What you should do
The listing is to be reproduced exactly, excluding its pictures.

The data
++++++
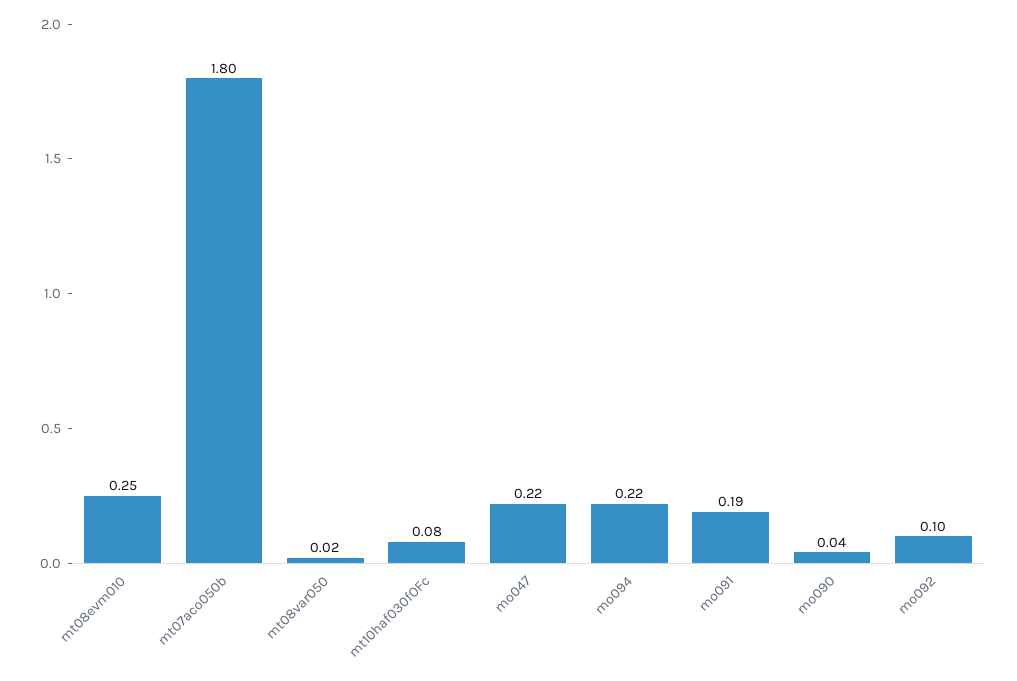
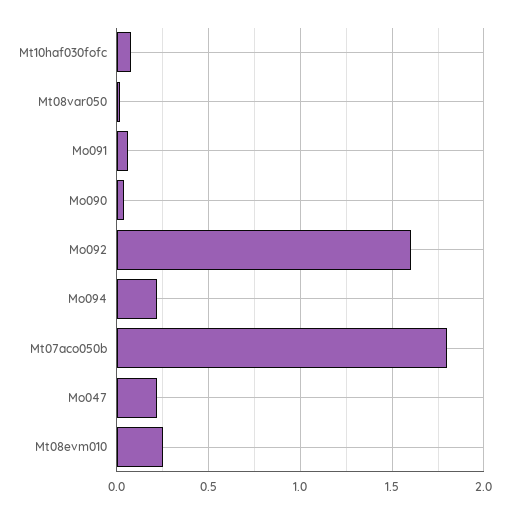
mo091: 0.19 -> 0.05
mo092: 0.1 -> 1.6

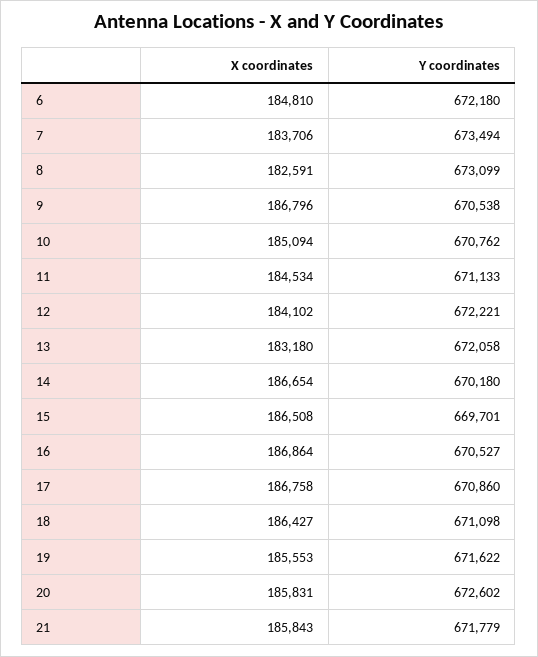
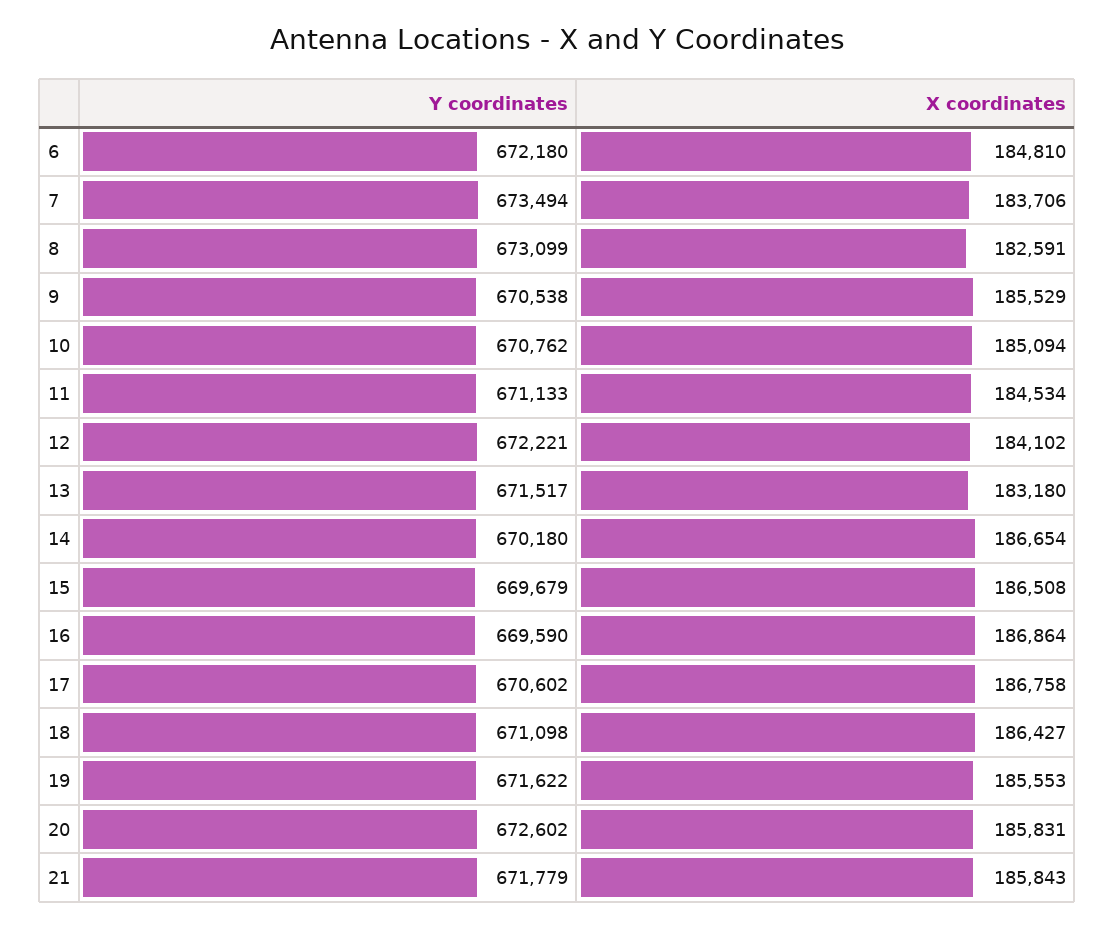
X coordinates, 9: 186796 -> 185529
Y coordinates, 13: 672058 -> 671517
Y coordinates, 15: 669701 -> 669679
Y coordinates, 16: 670527 -> 669590
Y coordinates, 17: 670860 -> 670602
++++++
Exercise result
mo091: 0.19 -> 0.05
mo092: 0.1 -> 1.6

X coordinates, 9: 186796 -> 185529
Y coordinates, 13: 672058 -> 671517
Y coordinates, 15: 669701 -> 669679
Y coordinates, 16: 670527 -> 669590
Y coordinates, 17: 670860 -> 670602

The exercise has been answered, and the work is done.